--- START ---

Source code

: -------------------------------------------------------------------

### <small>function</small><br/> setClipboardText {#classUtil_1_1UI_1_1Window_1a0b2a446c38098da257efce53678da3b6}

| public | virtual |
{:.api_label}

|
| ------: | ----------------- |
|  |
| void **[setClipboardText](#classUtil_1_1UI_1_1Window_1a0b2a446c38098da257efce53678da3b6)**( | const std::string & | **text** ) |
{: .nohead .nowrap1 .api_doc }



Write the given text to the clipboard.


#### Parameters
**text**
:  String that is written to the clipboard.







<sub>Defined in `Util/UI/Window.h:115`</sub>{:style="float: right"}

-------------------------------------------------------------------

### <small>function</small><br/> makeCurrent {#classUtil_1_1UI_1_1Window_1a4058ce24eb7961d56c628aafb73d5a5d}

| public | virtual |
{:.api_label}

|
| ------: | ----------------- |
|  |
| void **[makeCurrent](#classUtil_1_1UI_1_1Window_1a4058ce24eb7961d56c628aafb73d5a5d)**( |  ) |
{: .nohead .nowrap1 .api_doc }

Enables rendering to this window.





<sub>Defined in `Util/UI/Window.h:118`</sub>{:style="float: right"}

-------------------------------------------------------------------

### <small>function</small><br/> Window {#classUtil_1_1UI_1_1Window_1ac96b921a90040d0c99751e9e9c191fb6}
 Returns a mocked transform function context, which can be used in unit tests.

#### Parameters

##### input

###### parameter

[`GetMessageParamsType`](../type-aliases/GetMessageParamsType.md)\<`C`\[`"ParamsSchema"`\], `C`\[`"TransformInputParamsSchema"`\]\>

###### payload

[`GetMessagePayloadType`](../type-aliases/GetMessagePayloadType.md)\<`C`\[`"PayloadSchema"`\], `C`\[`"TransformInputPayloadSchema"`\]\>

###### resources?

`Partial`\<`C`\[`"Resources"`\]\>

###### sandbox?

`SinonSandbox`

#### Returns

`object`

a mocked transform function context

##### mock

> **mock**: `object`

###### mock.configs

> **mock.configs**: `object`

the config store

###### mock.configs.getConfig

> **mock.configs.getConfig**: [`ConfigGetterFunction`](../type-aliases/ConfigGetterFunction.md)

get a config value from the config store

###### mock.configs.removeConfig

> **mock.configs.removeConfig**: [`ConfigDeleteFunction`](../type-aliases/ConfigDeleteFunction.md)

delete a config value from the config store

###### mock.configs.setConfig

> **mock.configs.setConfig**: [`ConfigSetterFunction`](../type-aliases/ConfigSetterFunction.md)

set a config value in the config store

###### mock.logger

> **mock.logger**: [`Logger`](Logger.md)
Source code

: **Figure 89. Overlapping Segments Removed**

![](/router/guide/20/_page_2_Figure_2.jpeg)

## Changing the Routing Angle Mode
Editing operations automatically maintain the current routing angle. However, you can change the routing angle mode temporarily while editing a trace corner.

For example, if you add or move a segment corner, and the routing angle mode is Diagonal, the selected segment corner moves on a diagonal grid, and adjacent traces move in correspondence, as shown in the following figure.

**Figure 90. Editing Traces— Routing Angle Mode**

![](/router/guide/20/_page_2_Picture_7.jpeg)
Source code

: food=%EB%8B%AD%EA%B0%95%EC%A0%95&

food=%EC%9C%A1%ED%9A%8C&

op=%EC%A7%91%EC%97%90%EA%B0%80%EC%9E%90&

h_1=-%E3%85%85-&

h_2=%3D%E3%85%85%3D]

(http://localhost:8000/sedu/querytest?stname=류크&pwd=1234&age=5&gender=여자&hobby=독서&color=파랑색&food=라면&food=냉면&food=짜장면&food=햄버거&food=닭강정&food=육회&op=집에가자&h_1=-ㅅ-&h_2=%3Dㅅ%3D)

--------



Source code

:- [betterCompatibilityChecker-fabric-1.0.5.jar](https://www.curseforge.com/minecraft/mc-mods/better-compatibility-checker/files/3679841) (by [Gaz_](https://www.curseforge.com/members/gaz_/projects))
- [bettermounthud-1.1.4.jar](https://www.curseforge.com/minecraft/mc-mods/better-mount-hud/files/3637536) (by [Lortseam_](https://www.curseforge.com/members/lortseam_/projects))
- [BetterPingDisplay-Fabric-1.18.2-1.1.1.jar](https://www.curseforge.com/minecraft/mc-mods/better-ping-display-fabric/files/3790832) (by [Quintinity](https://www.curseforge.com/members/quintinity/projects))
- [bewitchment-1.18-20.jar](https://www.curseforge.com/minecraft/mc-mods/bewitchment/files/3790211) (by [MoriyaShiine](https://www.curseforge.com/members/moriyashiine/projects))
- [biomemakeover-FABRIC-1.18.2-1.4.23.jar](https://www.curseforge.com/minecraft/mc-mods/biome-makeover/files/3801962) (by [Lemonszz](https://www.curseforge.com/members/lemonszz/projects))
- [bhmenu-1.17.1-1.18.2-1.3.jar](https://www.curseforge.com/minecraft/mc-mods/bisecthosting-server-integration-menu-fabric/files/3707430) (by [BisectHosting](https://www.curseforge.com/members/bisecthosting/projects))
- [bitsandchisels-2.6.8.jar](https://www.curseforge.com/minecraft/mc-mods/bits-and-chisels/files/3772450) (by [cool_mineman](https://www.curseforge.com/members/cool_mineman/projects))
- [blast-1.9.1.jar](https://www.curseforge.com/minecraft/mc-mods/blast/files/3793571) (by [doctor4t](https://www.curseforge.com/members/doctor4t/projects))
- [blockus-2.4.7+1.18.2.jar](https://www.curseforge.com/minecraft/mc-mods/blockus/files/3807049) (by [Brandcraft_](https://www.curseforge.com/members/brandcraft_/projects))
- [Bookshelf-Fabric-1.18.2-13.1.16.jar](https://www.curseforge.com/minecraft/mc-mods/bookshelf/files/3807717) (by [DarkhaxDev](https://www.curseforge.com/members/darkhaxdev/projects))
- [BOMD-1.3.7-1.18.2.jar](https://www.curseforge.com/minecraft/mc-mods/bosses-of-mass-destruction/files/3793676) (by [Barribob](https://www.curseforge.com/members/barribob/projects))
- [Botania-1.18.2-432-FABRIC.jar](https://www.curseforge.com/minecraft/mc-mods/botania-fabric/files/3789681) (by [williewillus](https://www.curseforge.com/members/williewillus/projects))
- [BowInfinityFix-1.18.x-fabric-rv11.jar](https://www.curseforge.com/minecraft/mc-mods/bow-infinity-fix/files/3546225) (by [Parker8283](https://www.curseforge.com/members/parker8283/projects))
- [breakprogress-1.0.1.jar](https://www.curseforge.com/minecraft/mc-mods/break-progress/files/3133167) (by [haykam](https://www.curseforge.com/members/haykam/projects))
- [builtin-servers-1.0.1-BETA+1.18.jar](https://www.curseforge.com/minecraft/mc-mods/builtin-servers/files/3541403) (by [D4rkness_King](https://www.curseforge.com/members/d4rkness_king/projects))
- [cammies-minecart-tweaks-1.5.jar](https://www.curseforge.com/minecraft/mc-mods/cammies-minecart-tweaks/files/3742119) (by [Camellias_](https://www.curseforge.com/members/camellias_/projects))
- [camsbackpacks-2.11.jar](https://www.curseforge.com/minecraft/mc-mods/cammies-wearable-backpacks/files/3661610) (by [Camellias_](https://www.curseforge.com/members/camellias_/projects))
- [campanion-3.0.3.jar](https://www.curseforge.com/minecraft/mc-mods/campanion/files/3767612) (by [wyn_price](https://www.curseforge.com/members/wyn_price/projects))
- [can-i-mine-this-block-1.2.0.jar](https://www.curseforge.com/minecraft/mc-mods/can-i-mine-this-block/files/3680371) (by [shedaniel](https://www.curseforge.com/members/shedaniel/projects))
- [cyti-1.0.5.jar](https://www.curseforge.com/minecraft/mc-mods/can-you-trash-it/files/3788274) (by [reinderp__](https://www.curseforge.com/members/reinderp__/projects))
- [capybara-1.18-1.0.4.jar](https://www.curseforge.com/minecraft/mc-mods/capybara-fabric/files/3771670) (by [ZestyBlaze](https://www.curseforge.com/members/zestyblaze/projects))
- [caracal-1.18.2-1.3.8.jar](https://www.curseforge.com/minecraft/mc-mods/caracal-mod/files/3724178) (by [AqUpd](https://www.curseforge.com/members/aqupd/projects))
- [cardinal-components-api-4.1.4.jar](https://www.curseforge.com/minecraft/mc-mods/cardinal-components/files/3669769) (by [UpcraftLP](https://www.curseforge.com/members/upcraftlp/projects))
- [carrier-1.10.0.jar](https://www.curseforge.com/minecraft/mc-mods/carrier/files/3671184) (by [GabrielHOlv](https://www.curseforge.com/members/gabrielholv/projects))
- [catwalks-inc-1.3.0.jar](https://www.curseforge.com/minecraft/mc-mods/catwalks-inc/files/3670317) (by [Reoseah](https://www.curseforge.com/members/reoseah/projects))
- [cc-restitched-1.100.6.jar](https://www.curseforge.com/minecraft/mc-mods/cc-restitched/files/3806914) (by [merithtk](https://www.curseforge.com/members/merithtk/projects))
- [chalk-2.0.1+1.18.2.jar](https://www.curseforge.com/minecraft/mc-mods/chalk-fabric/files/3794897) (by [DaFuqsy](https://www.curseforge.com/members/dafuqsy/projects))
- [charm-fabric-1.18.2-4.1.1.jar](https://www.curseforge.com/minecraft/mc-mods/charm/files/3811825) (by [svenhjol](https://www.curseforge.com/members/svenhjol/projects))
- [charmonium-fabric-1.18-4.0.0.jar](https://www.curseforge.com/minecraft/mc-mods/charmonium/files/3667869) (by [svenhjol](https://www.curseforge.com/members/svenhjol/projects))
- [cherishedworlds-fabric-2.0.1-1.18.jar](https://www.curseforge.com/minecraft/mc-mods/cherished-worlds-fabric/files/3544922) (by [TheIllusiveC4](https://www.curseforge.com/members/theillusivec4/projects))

--- END ---

**Requirement**: Only the number should be given: how many lines in the data contain the string "logger".

**Solution to this exercise**: 2